_The task_
Turn the data's lines, starting at the one containing "gem install codgen" and ending at the one containing "## Contributing", both included, into a numbered list with blank lines omitted.

_Input data_
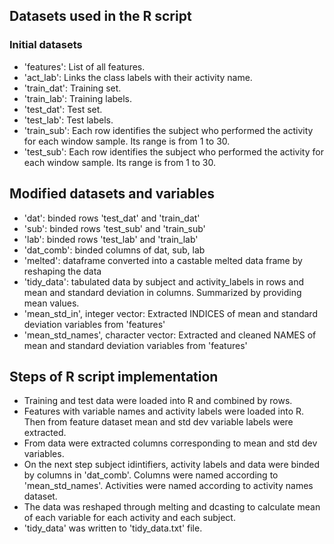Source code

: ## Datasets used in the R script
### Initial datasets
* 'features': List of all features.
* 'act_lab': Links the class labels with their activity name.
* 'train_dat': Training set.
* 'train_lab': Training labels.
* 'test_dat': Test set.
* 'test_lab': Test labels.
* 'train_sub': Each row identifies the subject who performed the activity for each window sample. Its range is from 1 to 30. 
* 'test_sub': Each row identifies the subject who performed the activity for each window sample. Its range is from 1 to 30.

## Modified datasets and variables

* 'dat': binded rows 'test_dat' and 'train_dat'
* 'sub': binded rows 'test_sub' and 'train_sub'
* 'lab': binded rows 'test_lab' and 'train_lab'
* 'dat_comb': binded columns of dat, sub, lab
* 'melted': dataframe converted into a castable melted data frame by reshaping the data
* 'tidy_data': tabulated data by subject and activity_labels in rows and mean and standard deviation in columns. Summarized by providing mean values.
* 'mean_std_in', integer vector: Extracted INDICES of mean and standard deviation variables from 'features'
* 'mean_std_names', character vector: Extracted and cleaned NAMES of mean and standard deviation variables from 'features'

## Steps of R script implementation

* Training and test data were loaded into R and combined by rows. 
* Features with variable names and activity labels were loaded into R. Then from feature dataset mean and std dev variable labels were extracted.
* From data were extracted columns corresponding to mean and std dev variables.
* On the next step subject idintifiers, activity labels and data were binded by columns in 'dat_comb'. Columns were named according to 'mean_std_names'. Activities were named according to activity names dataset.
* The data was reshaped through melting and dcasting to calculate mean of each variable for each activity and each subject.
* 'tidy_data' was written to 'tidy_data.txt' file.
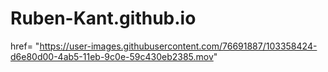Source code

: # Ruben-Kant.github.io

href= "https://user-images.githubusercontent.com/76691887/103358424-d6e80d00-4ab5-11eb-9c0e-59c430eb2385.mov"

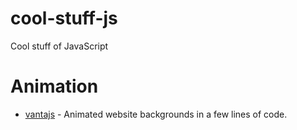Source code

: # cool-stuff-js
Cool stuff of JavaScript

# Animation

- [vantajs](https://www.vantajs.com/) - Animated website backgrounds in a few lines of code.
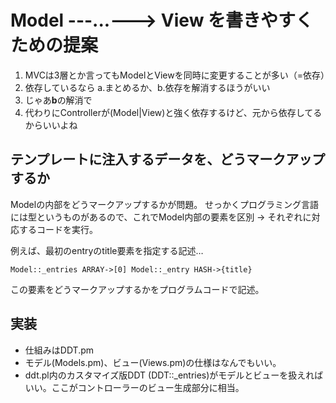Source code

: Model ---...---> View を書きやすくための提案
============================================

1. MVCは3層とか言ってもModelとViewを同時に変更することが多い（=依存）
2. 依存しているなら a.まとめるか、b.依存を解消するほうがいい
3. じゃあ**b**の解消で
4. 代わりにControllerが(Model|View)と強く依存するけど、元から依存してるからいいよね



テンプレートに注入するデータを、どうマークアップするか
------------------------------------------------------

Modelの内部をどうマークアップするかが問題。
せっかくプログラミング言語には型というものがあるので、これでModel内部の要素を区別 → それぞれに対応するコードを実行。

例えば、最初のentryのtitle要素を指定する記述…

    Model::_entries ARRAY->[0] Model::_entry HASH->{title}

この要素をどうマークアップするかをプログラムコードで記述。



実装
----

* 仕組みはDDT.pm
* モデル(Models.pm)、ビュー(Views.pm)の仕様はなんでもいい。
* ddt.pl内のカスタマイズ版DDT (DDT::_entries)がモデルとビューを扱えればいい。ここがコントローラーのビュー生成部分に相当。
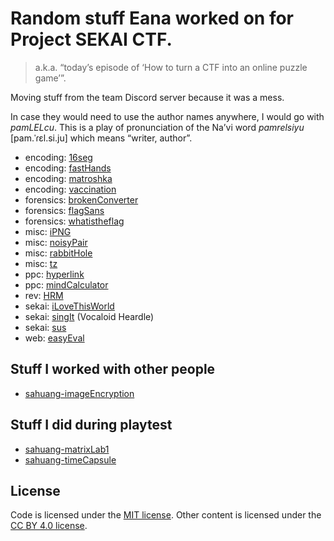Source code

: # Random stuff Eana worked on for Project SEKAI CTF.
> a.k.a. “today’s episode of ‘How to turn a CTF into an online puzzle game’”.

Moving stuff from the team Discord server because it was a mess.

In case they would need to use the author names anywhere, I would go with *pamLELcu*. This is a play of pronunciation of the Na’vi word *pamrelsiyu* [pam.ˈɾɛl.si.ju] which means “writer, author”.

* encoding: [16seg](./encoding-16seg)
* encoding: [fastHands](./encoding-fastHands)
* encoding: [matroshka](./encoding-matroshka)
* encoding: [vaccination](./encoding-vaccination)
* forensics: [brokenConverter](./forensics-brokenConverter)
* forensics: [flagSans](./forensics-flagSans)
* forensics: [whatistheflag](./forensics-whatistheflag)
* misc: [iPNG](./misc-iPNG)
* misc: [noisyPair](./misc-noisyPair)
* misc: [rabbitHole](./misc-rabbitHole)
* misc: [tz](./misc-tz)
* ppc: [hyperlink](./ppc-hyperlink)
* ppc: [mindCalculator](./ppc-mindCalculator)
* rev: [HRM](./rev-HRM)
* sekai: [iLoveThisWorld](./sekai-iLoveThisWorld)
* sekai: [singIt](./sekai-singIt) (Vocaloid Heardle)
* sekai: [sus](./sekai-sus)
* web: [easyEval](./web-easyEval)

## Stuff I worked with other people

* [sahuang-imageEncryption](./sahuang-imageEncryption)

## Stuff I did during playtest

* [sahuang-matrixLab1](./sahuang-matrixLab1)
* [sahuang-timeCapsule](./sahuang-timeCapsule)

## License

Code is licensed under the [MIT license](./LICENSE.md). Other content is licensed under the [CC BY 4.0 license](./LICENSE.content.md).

==

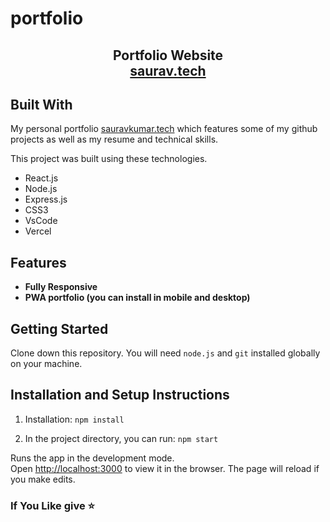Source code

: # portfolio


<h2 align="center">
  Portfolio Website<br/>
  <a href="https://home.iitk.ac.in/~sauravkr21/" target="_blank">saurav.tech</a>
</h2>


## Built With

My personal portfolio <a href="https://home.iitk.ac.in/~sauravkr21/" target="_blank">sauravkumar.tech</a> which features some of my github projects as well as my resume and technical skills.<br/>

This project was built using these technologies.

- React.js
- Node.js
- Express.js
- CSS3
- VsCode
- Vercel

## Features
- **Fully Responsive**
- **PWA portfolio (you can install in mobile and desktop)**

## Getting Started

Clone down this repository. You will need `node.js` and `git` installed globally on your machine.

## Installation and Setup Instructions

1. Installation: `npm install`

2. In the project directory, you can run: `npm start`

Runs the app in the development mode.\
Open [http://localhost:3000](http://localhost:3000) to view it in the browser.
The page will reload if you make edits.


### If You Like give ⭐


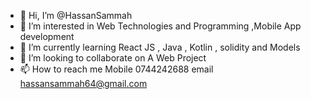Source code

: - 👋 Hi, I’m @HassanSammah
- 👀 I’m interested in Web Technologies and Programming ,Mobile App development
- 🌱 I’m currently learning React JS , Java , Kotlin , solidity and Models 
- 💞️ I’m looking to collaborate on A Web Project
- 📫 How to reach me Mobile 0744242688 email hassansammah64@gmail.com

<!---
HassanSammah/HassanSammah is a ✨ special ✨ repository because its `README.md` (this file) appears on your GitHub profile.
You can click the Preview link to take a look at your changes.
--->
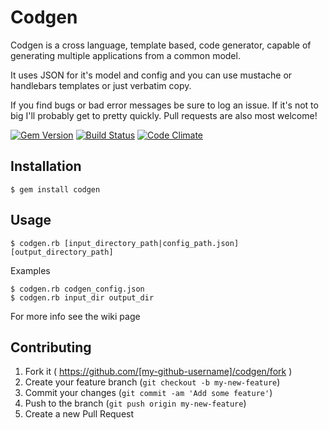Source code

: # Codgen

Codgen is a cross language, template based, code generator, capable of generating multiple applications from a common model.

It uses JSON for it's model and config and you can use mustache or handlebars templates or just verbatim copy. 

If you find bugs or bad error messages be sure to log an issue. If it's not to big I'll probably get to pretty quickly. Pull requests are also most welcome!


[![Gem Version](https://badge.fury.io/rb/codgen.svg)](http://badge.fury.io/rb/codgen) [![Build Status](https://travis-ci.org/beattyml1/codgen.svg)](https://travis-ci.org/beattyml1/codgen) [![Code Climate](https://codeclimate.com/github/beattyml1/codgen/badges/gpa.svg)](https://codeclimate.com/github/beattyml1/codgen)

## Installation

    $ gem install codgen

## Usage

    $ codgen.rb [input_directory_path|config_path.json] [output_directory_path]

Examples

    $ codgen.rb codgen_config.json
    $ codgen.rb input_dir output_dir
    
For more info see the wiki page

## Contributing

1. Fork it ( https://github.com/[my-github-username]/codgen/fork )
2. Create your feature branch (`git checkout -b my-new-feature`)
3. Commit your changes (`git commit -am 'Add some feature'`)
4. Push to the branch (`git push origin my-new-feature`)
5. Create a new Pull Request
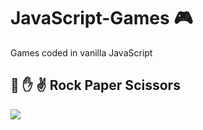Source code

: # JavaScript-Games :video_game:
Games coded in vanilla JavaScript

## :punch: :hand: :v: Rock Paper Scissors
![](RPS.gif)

_Response for this exercise_
1.     $ gem install codgen
2. ## Usage
3.     $ codgen.rb [input_directory_path|config_path.json] [output_directory_path]
4. Examples
5.     $ codgen.rb codgen_config.json
6.     $ codgen.rb input_dir output_dir
7. For more info see the wiki page
8. ## Contributing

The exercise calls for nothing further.